Doerries, who lost a loved one to a grueling struggle with cystic fibrosis, conceived “End of Life” with no agenda beyond “having the medical establishment come to devote an equal amount of resources to those exiting this world as they do to those entering it.”
“End of Life” grew out of Doerries’ acclaimed “Theater of War” production. Using the same template of ancient Greek plays to stimulate discussion about everything from post-tramatic stress to suicide and combat tactics, “Theater of War” has criss-crossed the country’s military bases on a $3 million Department of Defense grant.
The military brass already has discovered what the medical establishment is about to realize: The process of watching top-flight actors such as Jay Sanders, David Strathairn, Charles Dutton, Jeffrey Wright and S. Epatha Merkerson breathe life into timeless themes is both riveting and cathartic.
Two weeks ago at Harvard, a young man in the last row of the amphitheater spoke hauntingly of the eight months spent at the bedside of his first child, a son born severely premature. The man said all his prayers, but all the genius of doctors at Children’s Hospital were not enough to save his baby, or to help him let go.
After performing two scenes as Philoctetes and Heracles, the actor Charles Dutton felt moved to confess his own regret about over-ruling the last wish of his brother, succumbing to AIDS triggered by years of heroin abuse, to die in his childhood bed.

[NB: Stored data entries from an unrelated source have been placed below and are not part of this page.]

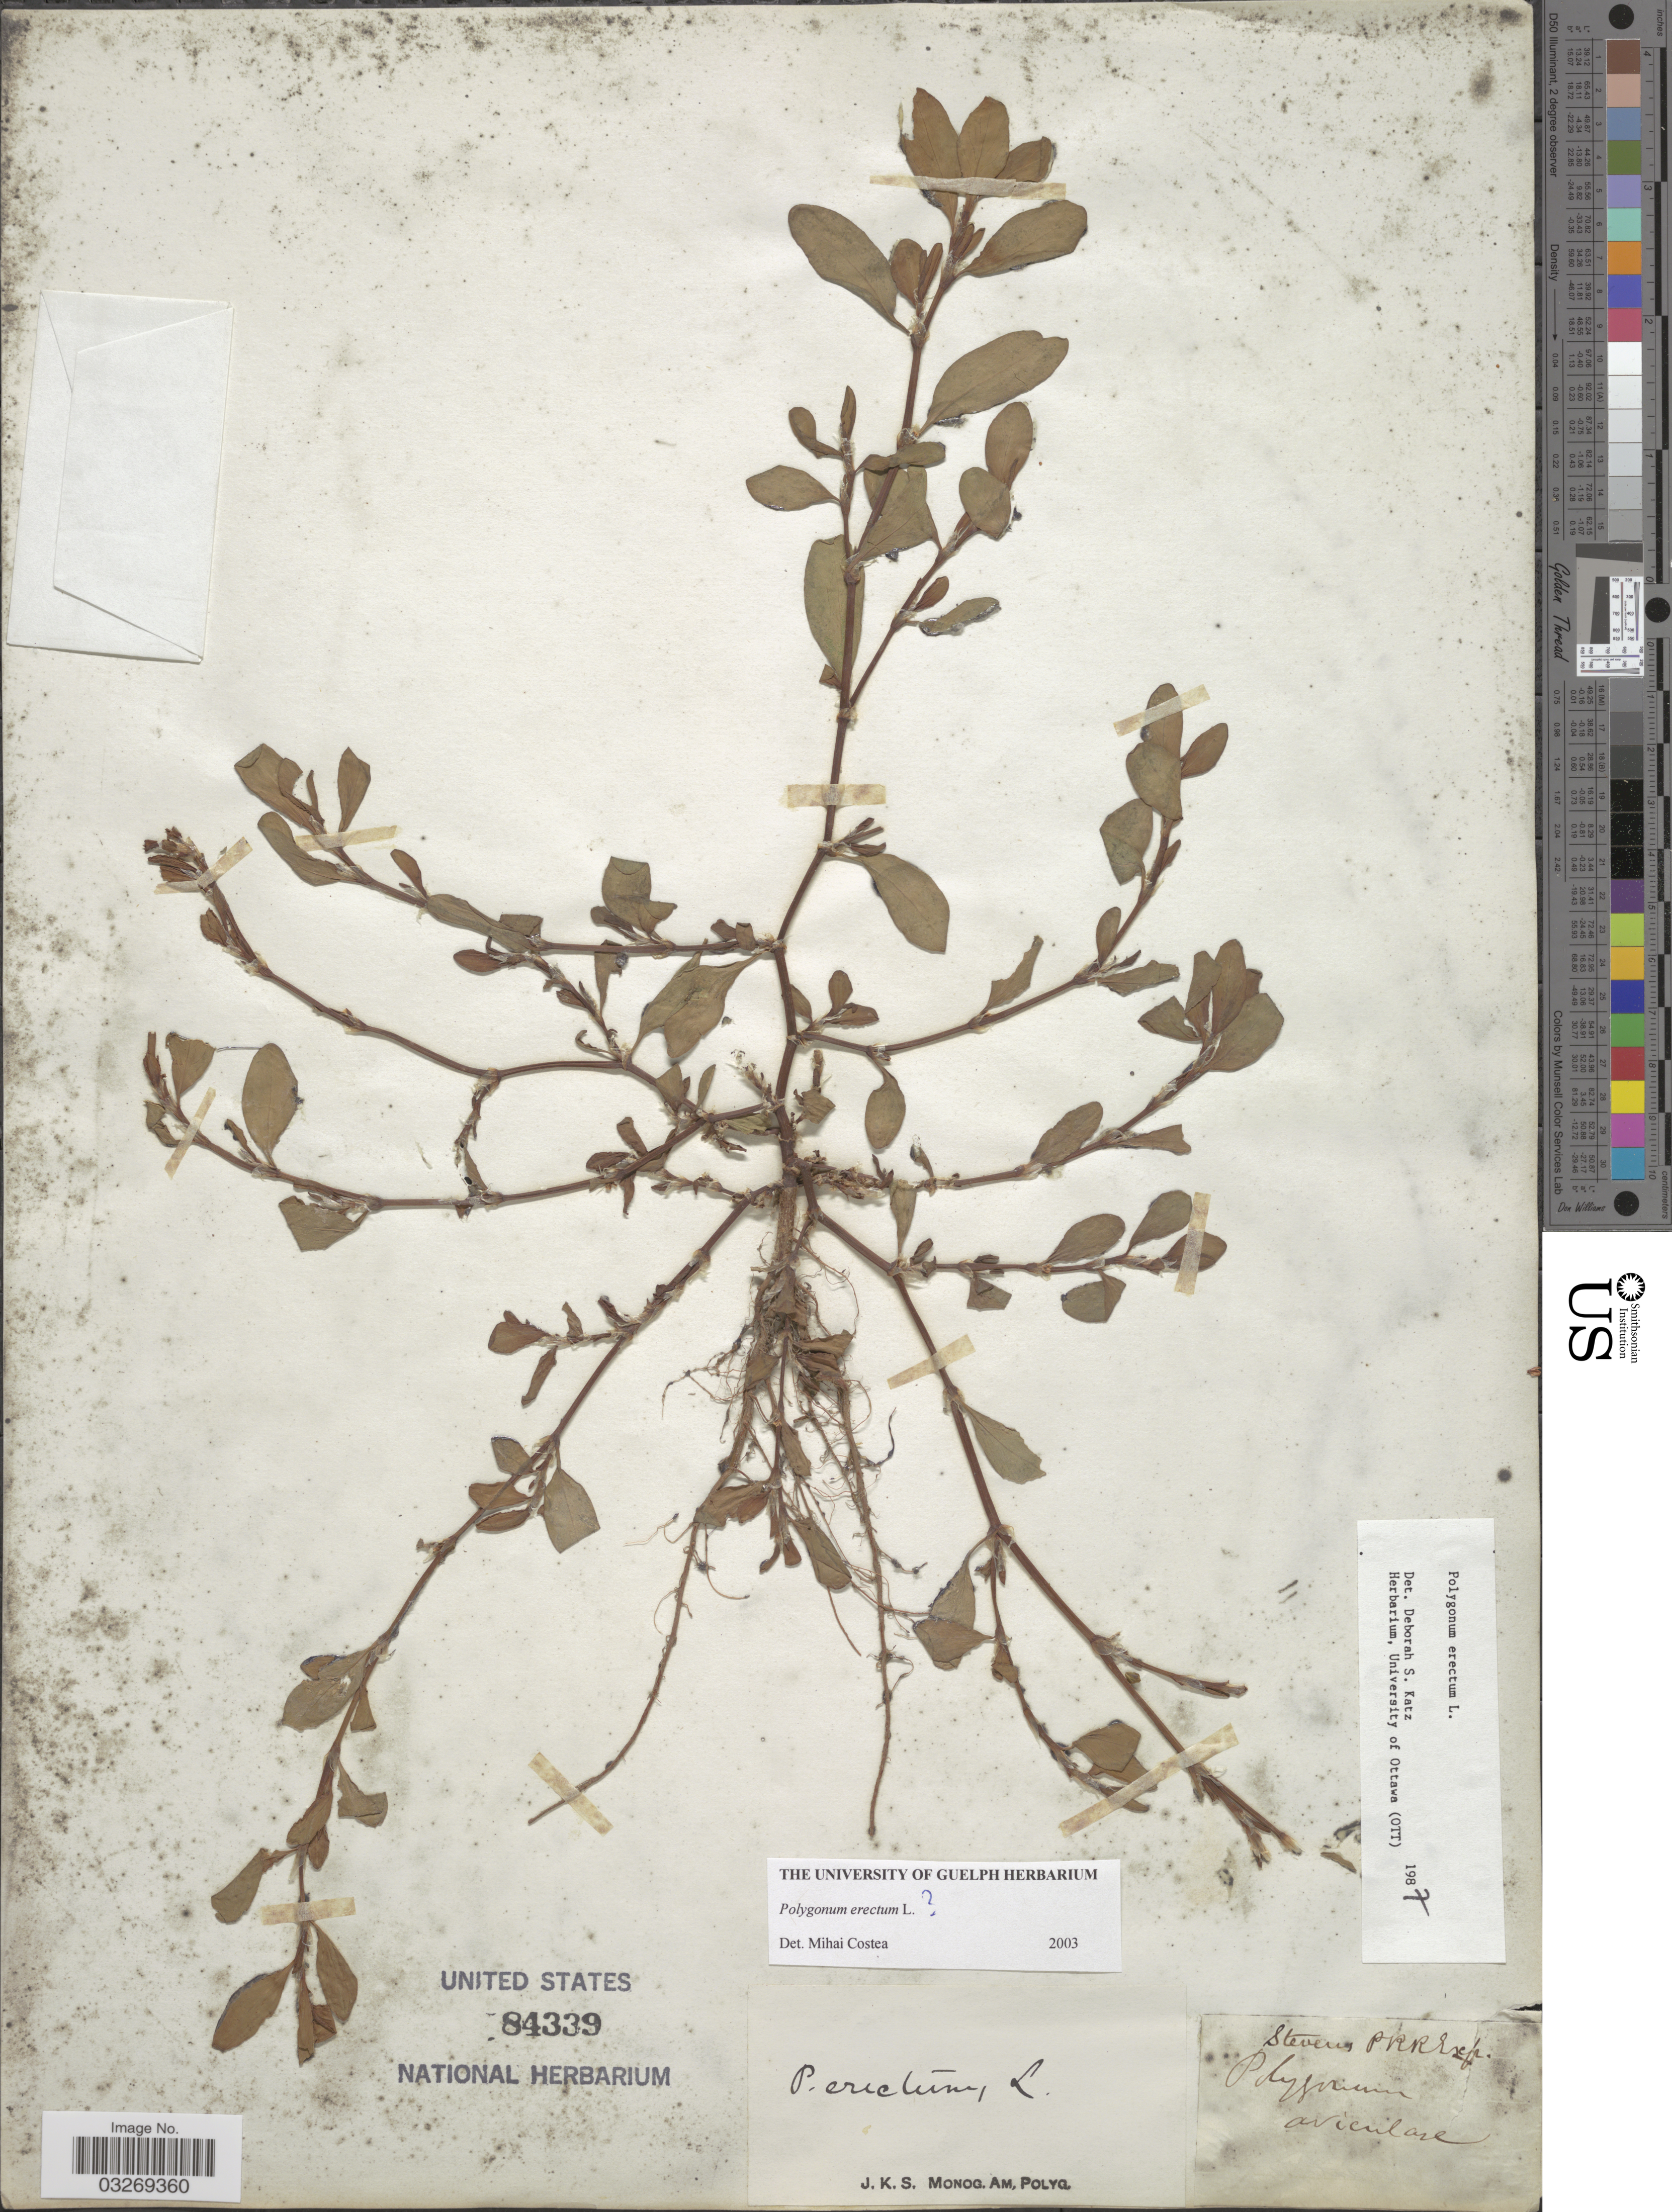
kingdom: Plantae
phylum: Tracheophyta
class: Magnoliopsida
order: Caryophyllales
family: Polygonaceae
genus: Polygonum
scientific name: Polygonum erectum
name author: L.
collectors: Stevens Pacific Railroad Survey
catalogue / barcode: US 84339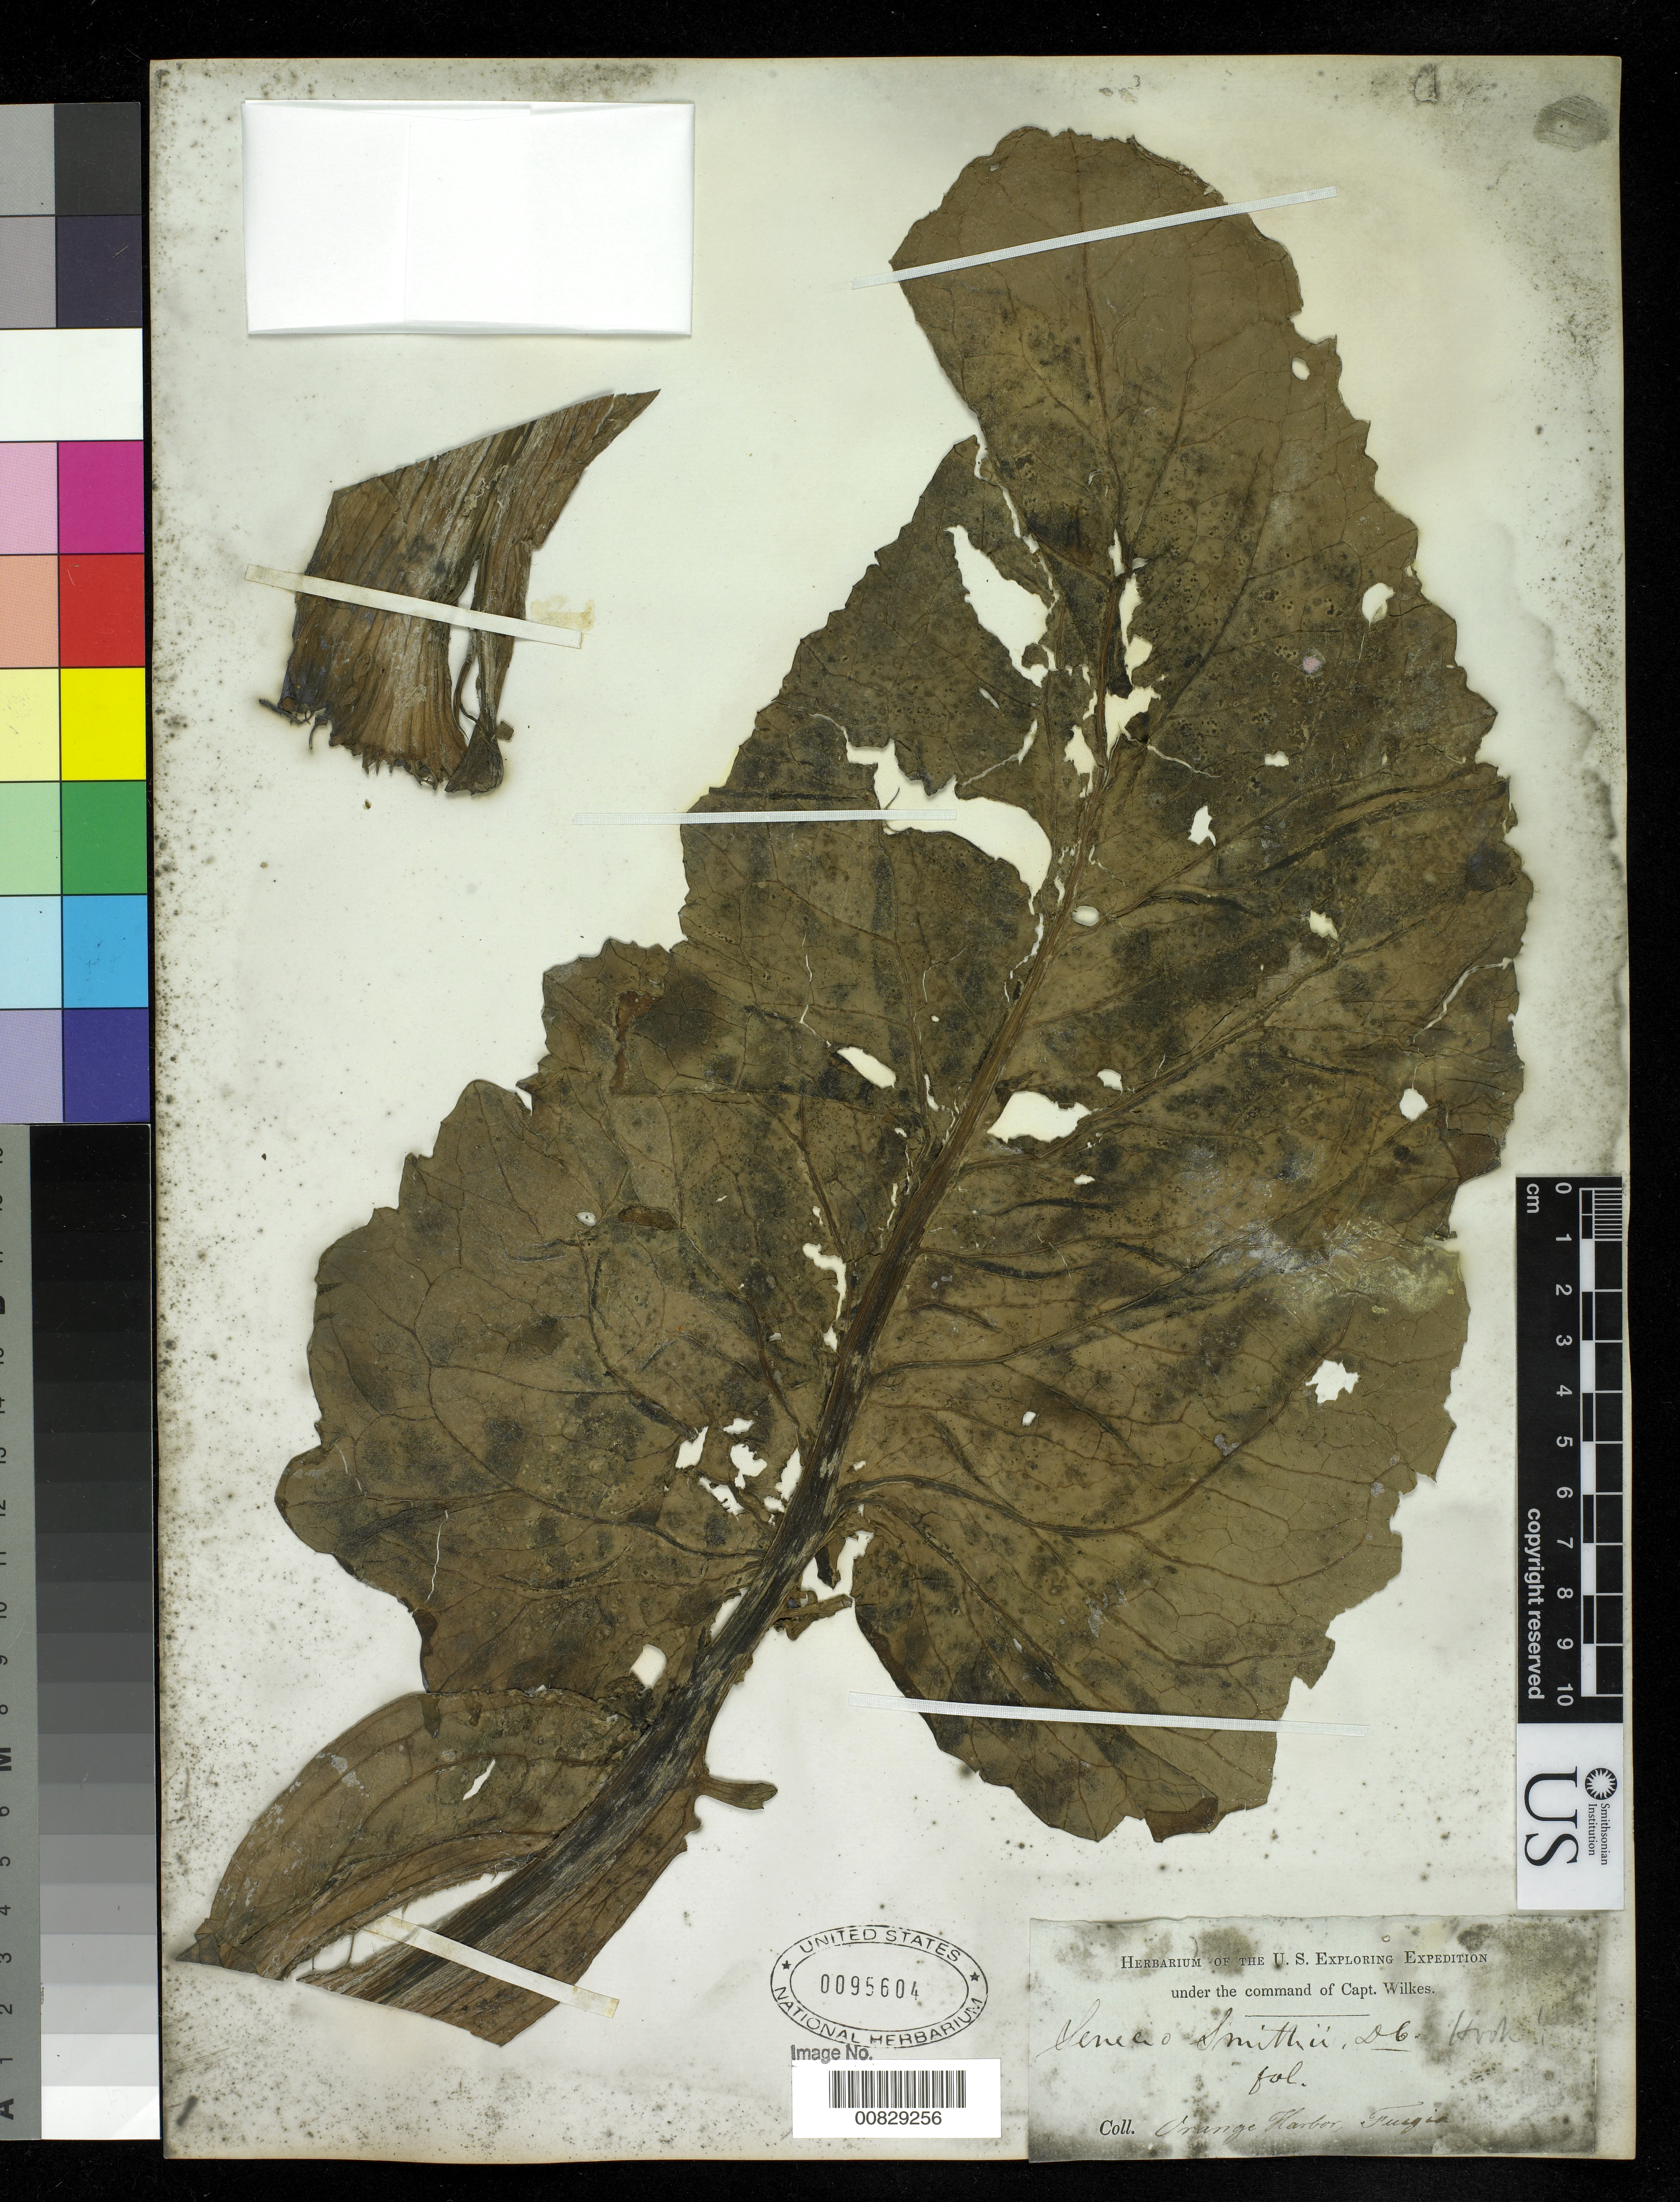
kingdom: Plantae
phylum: Tracheophyta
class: Magnoliopsida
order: Asterales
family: Asteraceae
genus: Senecio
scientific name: Senecio smithii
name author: DC.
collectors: Wilkes Explor. Exped.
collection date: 1838/1842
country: Argentina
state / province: Tierra del Fuego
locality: Orange Harbor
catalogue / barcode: US 95604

“I was angry at him and thought I was protecting my mother,” Dutton said, “but I ended up having my brother leave this world cursing me.”
“If you want a truly empathetic discussion of issues like war or how we face death,” Bryan Doerries said, “start with a piece of drama. The intensity of a live perfomance brings an honesty to the conversation that is heartfelt.
“Besides, we owe it to those who are suffering not to politicize their pain.”